The Big Five personality model was originally developed by researchers who raided dictionaries for every personality trait term that they could find, had people rate themselves (or others) on hundreds or even thousands of them, and kept finding this five factor solution that explained a lot of variance. Studies in other languages and cultures typically find similar results, although it doesn't always replicate perfectly (e.g., a missing factor, an extra factor or two, a slightly different meaning for one factor). In some ways it reflects people's lay theories of personality more strongly than actual personality, so it might share some widespread blind spots or misconceptions, but it was constructed in a thorough, systematic way (and there is evidence that each factor predicts behaviors, so it can't be too wildly off).

comment by cupholder · 2010-04-14T22:34:42.651Z · LW(p) · GW(p)

Good point, thanks.

comment by MichaelVassar · 2010-04-14T18:37:51.938Z · LW(p) · GW(p)

This makes sense to me, but my ratings would be very different from yours.

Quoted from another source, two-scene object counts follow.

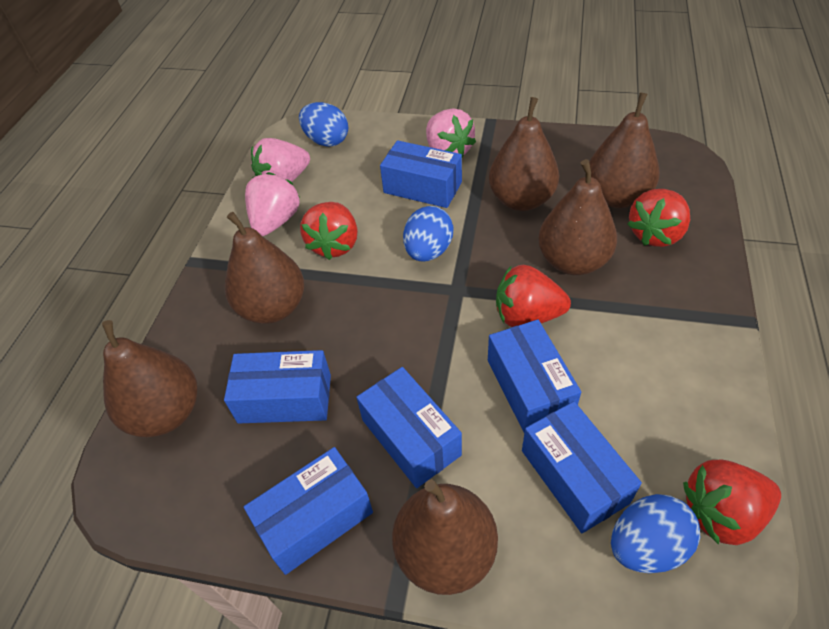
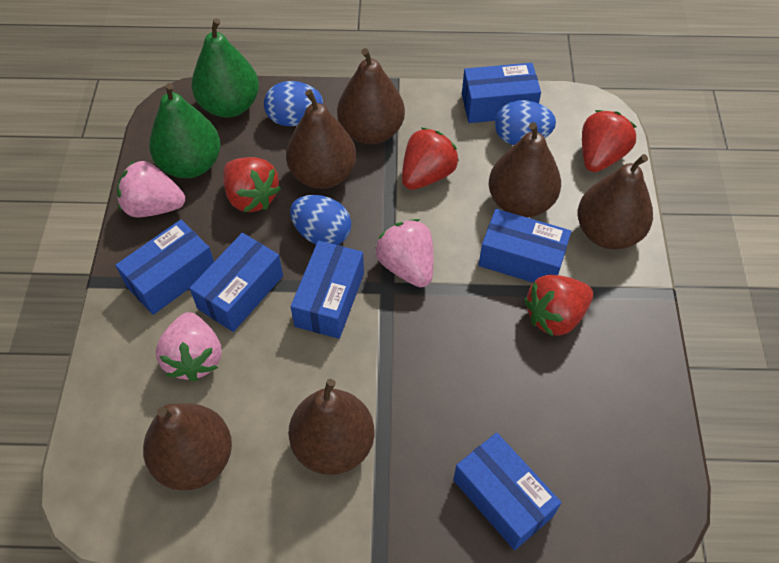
green pear: 0 -> 2

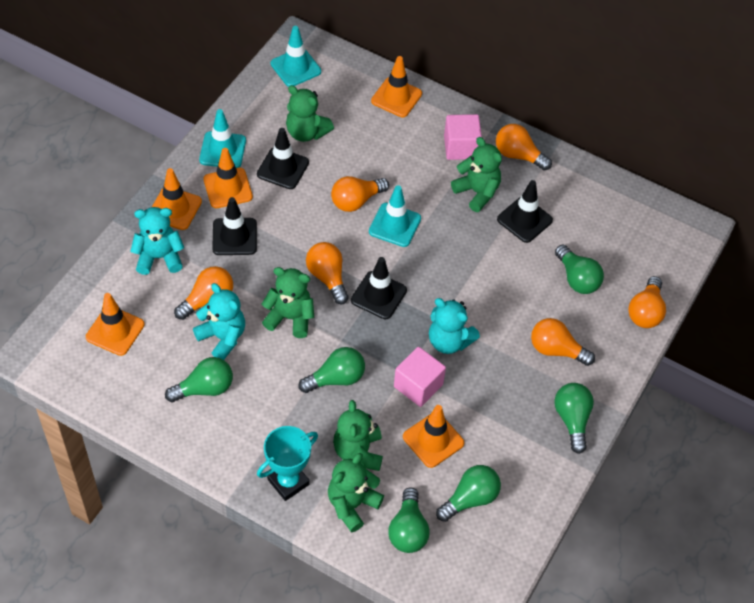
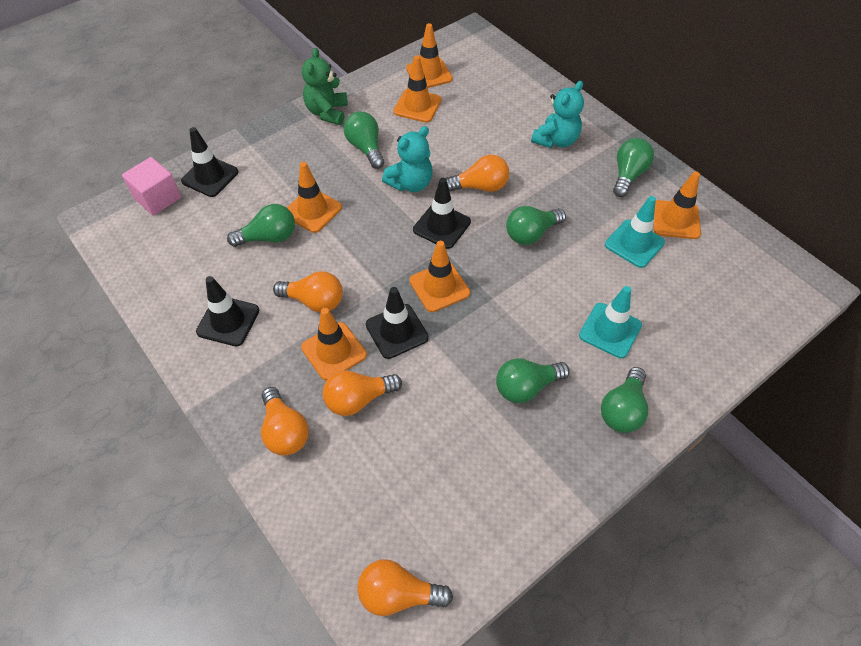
green teddy bear: 5 -> 1
orange light bulb: 6 -> 5
orange traffic cone: 5 -> 6
pink cube: 2 -> 1
turquoise teddy bear: 3 -> 2
turquoise traffic cone: 3 -> 2
turquoise trophy: 1 -> 0

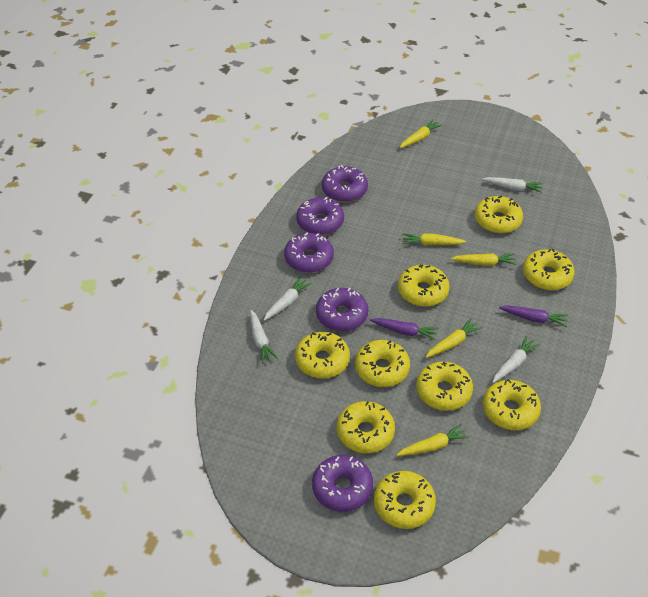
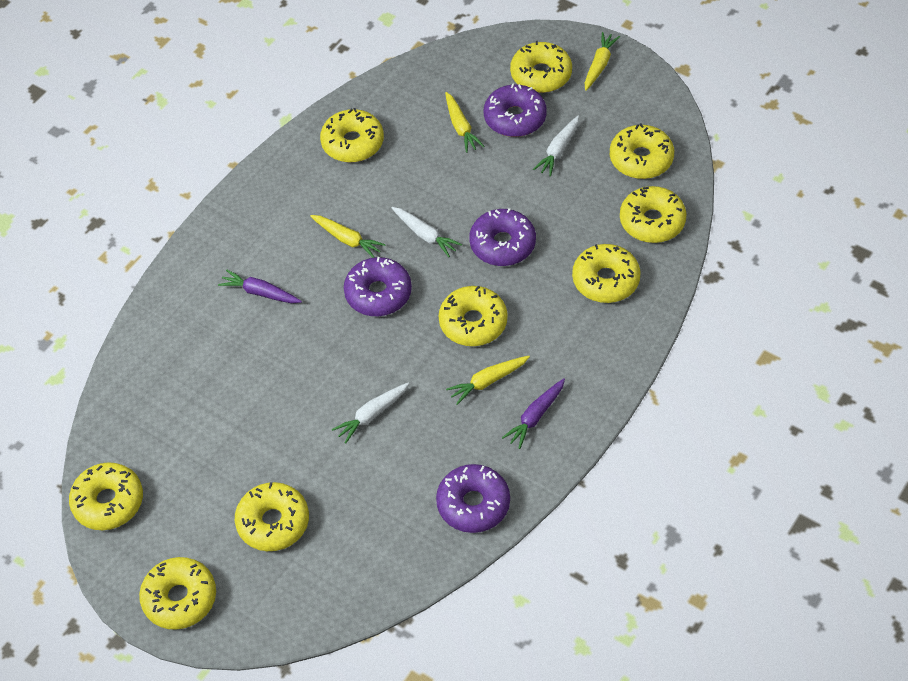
purple donut: 5 -> 4
white carrot: 4 -> 3
yellow carrot: 5 -> 4

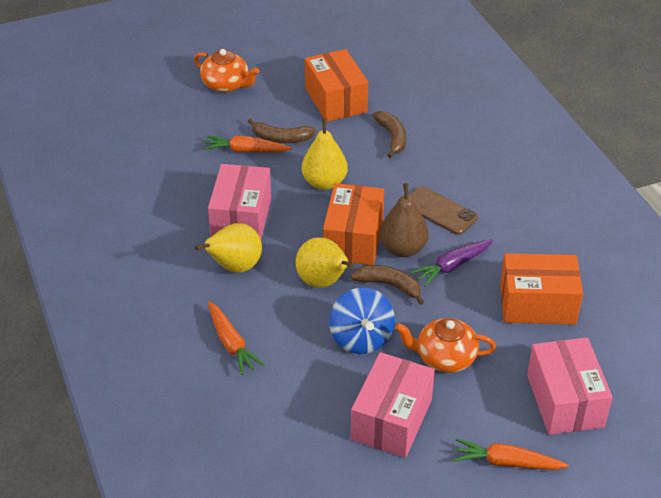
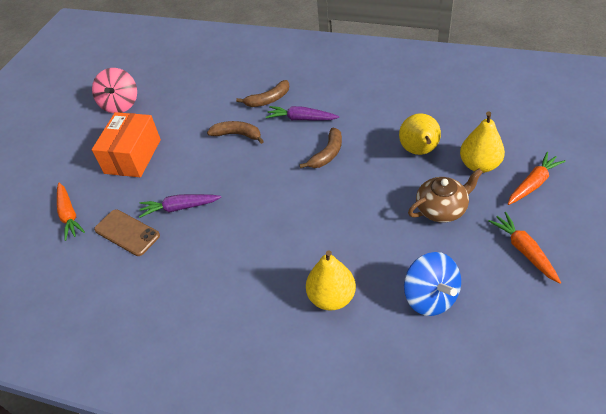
brown pear: 1 -> 0
brown teapot: 0 -> 1
orange box: 3 -> 1
orange teapot: 2 -> 0
pink box: 3 -> 0
pink spinning top: 0 -> 1
purple carrot: 1 -> 2

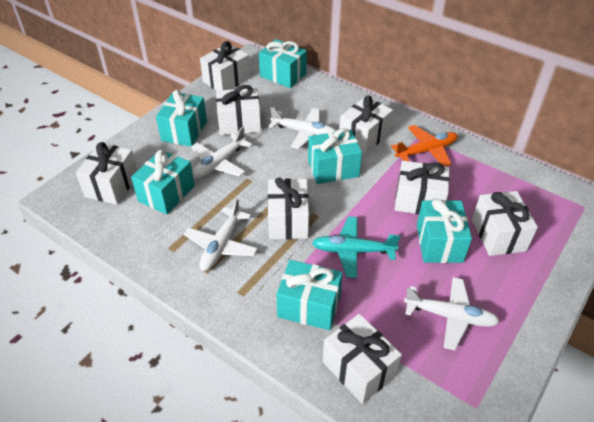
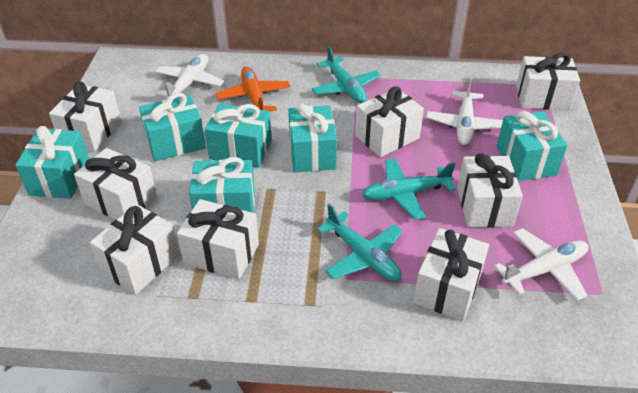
turquoise plane: 1 -> 3
white plane: 4 -> 3

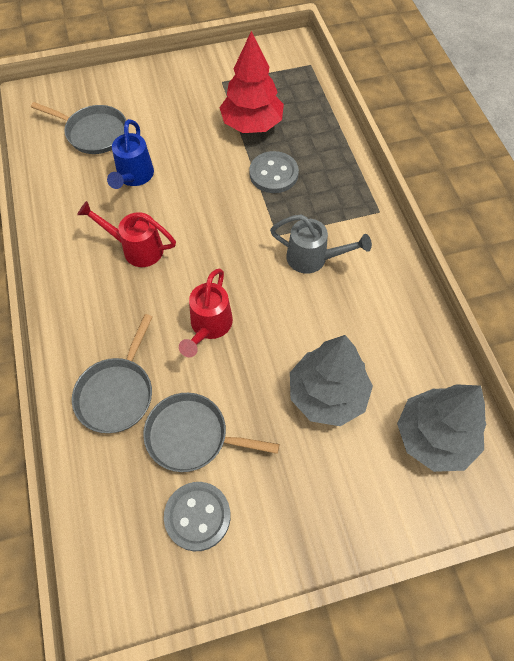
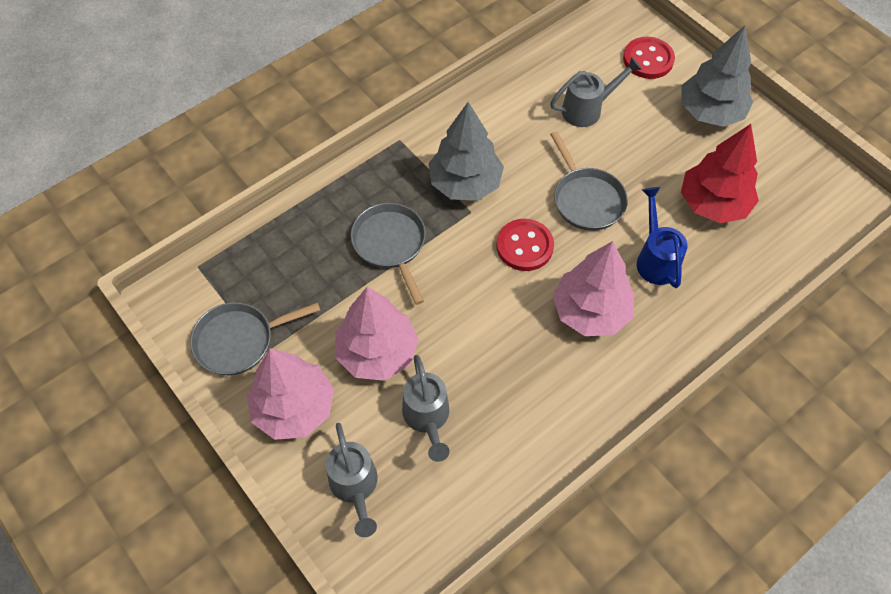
grey button: 2 -> 0
grey watering can: 1 -> 3
pink tree: 0 -> 3
red button: 0 -> 2
red watering can: 2 -> 0

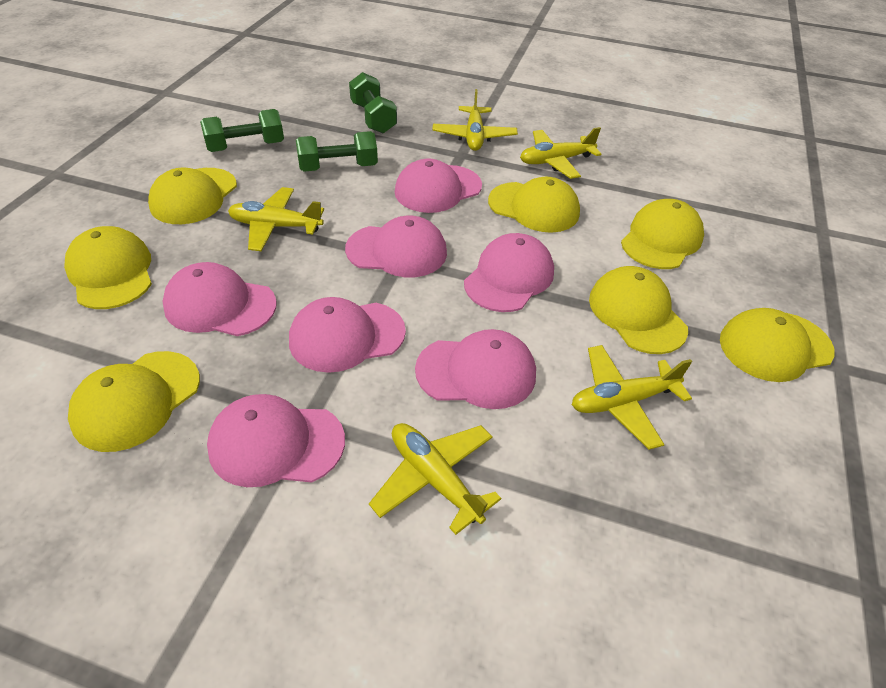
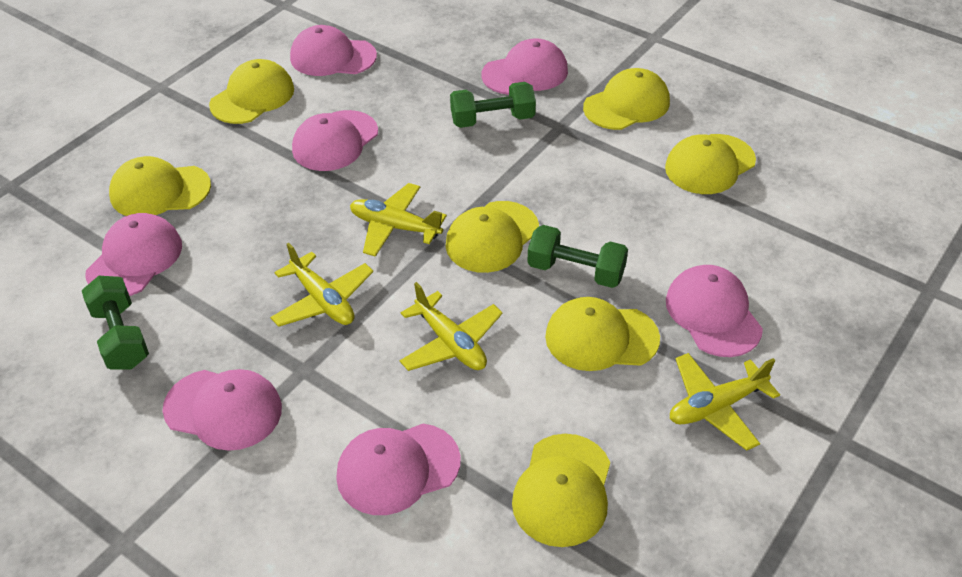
yellow plane: 5 -> 4

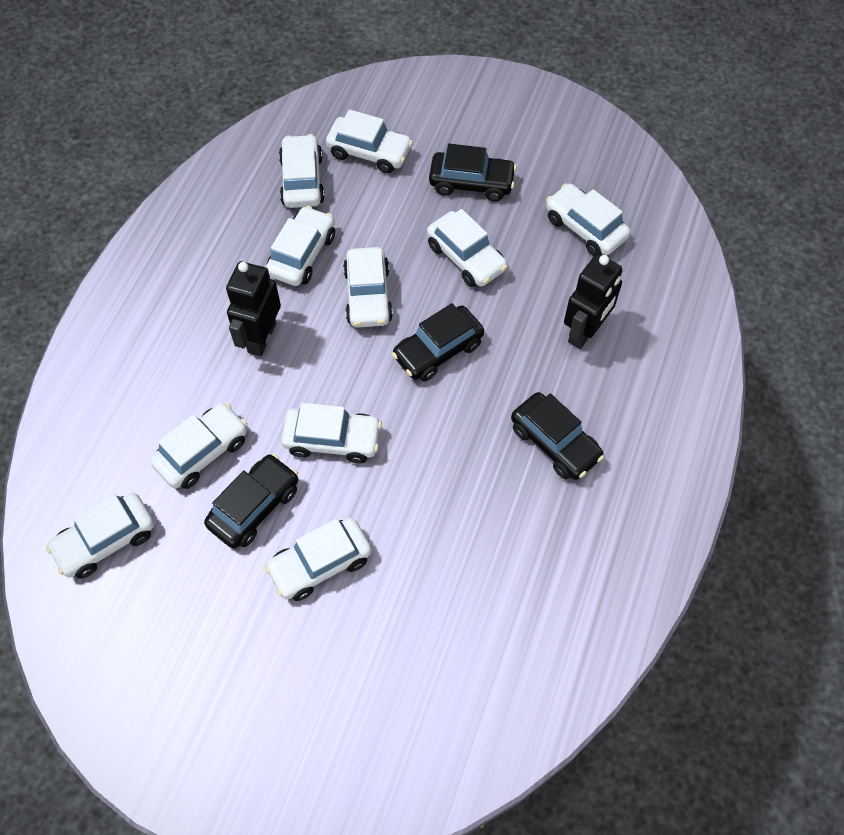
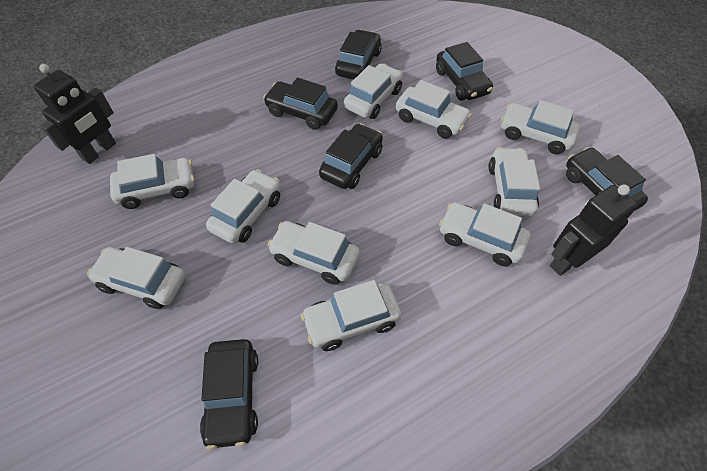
black car: 4 -> 6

Also, is your rating for Western Europe 1900 colored by hindsight of two world wars, viral encephalitis, spanish flu and the rise to domination of the bureaucratic state? How clear are you being about socio-economic class? Are we just assuming the population distributions that existed? If so, ancient world slavery might make it less appealing than the Paleolithic I think.
As noted, time travel is problematic, but in what sense could a Paleolithic person 'be' me.

Replies from: taw
comment by taw · 2010-04-14T21:34:06.307Z · LW(p) · GW(p)

Also, is your rating for Western Europe 1900 colored by hindsight of two world wars, viral encephalitis, spanish flu and the rise to domination of the bureaucratic state?

Definitely not, I estimate that in most parallel universes such things didn't happen. They're very low likelihood was very strong expert consensus of the time, and we really don't have any new knowledge leading us to believe that they were likely.

Replies from: Academian
comment by Academian · 2010-04-18T22:26:23.816Z · LW(p) · GW(p)

Well they're at least more likely then our priors for them... they happened. Even with only a tiny prior that a coin is heads-biased, it landing heads is evidence for it.

Replies from: taw
comment by taw · 2010-04-19T10:55:28.896Z · LW(p) · GW(p)

You're privileging a hypothesis of events that happened. It was never 50% current world:50% something else - then add the fact that current world happened, and we're over 50% line.

Plenty of things which have happened had negligibly low probabilities.